Not that you need any reminding, but Ben Affleck loves Boston. He loves Boston so much that his first two directorial efforts -- not counting the one about killing a lesbian wife -- have been love letters to his home city, highlighting its blue collar nature. His new film, The Company Men, centers on Boston as well, but not in the salt-of-the-earth way Affleck fans might be used to seeing; Affleck plays a successful businessman who gets pushed out in a bit of corporate downsizing. Why did Affleck grab for the white-collar this time around?

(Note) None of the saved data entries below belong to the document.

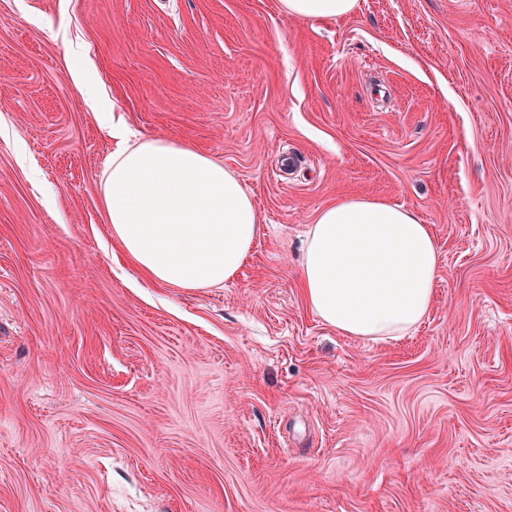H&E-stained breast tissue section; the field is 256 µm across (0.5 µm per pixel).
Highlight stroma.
Returning a JSON list of instances; mask_svg holds the SVG:
<instances>
[{
	"label": "stroma",
	"mask_w": 512,
	"mask_h": 512,
	"mask_svg": "<svg viewBox=\"0 0 512 512\" xmlns=\"http://www.w3.org/2000/svg\"><path fill=\"white\" fill-rule=\"evenodd\" d=\"M236 172L235 280H145L109 233L114 142ZM381 199L440 276L399 341L297 281L316 213ZM0 512H512V0H0ZM290 15L300 18H333L349 14L356 0H281Z\"/></svg>",
	"instance_id": "obj_1"
}]
</instances>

"I thought that was interesting these characters were not guys who were making 50,000 a year and were getting laid off, they were making 6 figure incomes and getting laid off," Affleck said at the New York premiere of The Company Men last night. "My character was a working class guy, went to BU, got a good job, believed in the system, built himself up, bought into all the things that we're taught -- which is that if you do the right thing, and if you work really hard you can get that promotion and you can buy a jetski or whatever it is. And then he found when he did all those things right and then got it all yanked out from under him you wonder 'well who am I?'"

According to Affleck, preparing for The Company Men was, unfortunately, a lot easier than you might have thought. "I'd love to say I had such a hard time researching this movie about people struggling economically but that wasn't the case," he said. "We shot where I grew up [in Massachusetts], so I could just go to guys I went to high school with, guys I grew up with, so many of them were dealing with some of that stuff [that we do in the movie]."

The star was also able to look at his own profession for some needed inspiration. "This business is all about uncertainty. You learn from being an actor when you first start out that you try to audition for a job, maybe get a couple lines on a TV show doesn't mean you'll ever work again for the rest of your life. You're always auditioning for your future. There's no seniority, there's no tenure. So it gives you this very fight for your food mentality that stays with a lot of actors even when they've become successful."

The Company Men was scheduled to come out on Friday, but The Weinstein Company pushed back its wide release to Jan. 21; it will still get an Oscar qualifying run in New York and Los Angeles this year.